$12k for the airframe. Each engine (4x) is another $8k. I wouldn't be surprised if the out-the-door cost of the airframe, engines, avionics and controls surpasses $50k.
I wonder what they're using as a flight controller? Is it linked to the ground (via cellular or similar) during the whole flight? Or autonomous for part of it?
I can't find any information on the data link, that they call: "Sprintlink Pro Data link & Video Link". So not sure if this uses cellular networks, or something else during flight. Hybrid products definitely exist: https://www.skyhopper.biz/products/communication-data-links-...
Besides "last mile shipping" and smuggling implications, I'm trying to think of how this could be useful today. Maybe some kind of search and rescue where someone activates a personal locator beacon, and you could send them supplies before you could reach them? A little under a gallon of water?

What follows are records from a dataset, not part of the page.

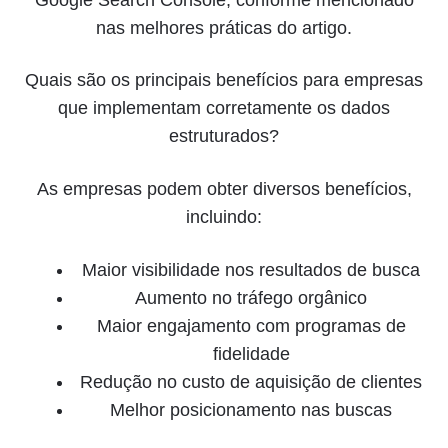
nas melhores práticas do artigo.
Quais são os principais benefícios para empresas
que implementam corretamente os dados
estruturados?
As empresas podem obter diversos benefícios,
incluindo:
Maior visibilidade nos resultados de busca
Aumento no tráfego orgânico
Maior engajamento com programas de
fidelidade
Redução no custo de aquisição de clientes
Melhor posicionamento nas buscas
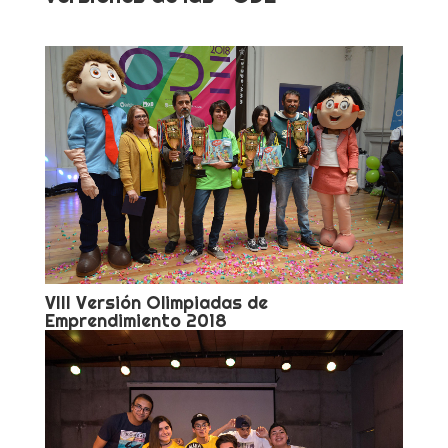
VIII Versión Olimpiadas de
Emprendimiento 2018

IDK, seems like a stretch. But I feel like there has to be more practical implications.
I looked up the cost of Warmates and they are also around $20k. Considering APKWS has existed for much longer and has a higher explosive yield and range and the fact that an Apache can carry a whole rocket killer swarm of 38 APKWS I honestly don't see how "slaughter bots" are supposed to be a threat when drones are that expensive.
The myth that drones are cheap should die. Crappy plastic toys with flight times measured in minutes are cheap. The real deal is just as expensive as everything else.